2. Die zulässige Beschwerde hat im Ergebnis Erfolg.

a) Die angegriffene Beschränkung beschwert Rechtsanwalt Dr. B, denn er ist aufgrund der Beiordnung zur Übernahme der Prozessvertretung verpflichtet (§ 48 Abs. 1 Nr. 1 BRAO), ohne dass er gegenüber der Landeskasse den vollen Vergütungsanspruch geltend machen oder von der eigenen Partei - wegen der Sperre des § 122 Abs. 1 Nr. 3 ZPO - die abzusetzenden Beträge verlangen könnte. In entsprechender Anwendung von §§ 56 Abs. 2, 33 Abs. 3 RVG ist er berechtigt, im eigenen Namen Beschwerde einzulegen (vgl. Zöller/Philippi, ZPO, 27. Aufl., § 127 Rdnr. 19).

b) Zerstört eine Partei das Vertrauensverhältnis zu dem beigeordneten Rechtsanwalt durch sachlich nicht gerechtfertigtes und mutwilliges Verhalten und verursacht dadurch die Entpflichtung des zunächst beigeordneten Rechtsanwalts, so ist ihr Antrag auf Beiordnung eines anderen Rechtsanwalts als rechtsmissbräuchlich zurückzuweisen (z. B. BGH, NJW-RR 1992, 189; OLG Hamm, FamRZ 2006, 1551; Zöller/Philippi, a. a. O., § 121 Rdnr. 35). Beruht der Anwaltswechsel dagegen auf einem triftigen Grund, der auch eine auf eigene Kosten prozessierende Partei zu einer Beendigung des Mandatsverhältnisses veranlasst hätte, so ist der mittellosen Partei ein anderer Rechtsanwalt beizuordnen (Zöller/Philippi, a. a. O., Rdnr. 34).

+++

# Aufgabenstellung
A) Übertragen Sie den Abschnitt des Auszugs zwischen „b) Zerstört eine“ und „O., Rdnr. 34).“, beide Stellen eingeschlossen, wortgetreu.
B) Beantworten Sie anhand des Auszugs:
(i) Welches Ergebnis hat die Beschwerde?
(ii) Welche Vorschrift verpflichtet Rechtsanwalt Dr. B zur Übernahme der Prozessvertretung?
(iii) Wie ist der Antrag auf Beiordnung eines anderen Rechtsanwalts zurückzuweisen, wenn die Partei das Vertrauensverhältnis durch mutwilliges Verhalten zerstört hat?
Die Datenzeilen sind hierfür ohne Belang.

# Datenzeilen
+++

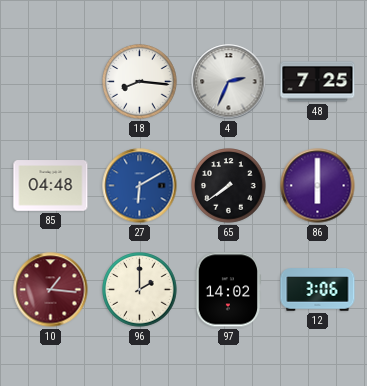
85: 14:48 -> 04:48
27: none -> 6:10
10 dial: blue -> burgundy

+++

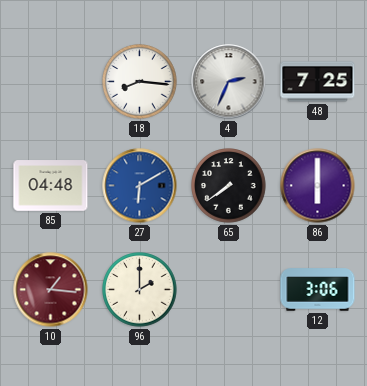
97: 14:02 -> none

+++

# Bearbeitete Lösung
A)
b) Zerstört eine Partei das Vertrauensverhältnis zu dem beigeordneten Rechtsanwalt durch sachlich nicht gerechtfertigtes und mutwilliges Verhalten und verursacht dadurch die Entpflichtung des zunächst beigeordneten Rechtsanwalts, so ist ihr Antrag auf Beiordnung eines anderen Rechtsanwalts als rechtsmissbräuchlich zurückzuweisen (z. B. BGH, NJW-RR 1992, 189; OLG Hamm, FamRZ 2006, 1551; Zöller/Philippi, a. a. O., § 121 Rdnr. 35). Beruht der Anwaltswechsel dagegen auf einem triftigen Grund, der auch eine auf eigene Kosten prozessierende Partei zu einer Beendigung des Mandatsverhältnisses veranlasst hätte, so ist der mittellosen Partei ein anderer Rechtsanwalt beizuordnen (Zöller/Philippi, a. a. O., Rdnr. 34).

B)
(i) Sie hat im Ergebnis Erfolg.
(ii) § 48 Abs. 1 Nr. 1 BRAO.
(iii) Als rechtsmissbräuchlich.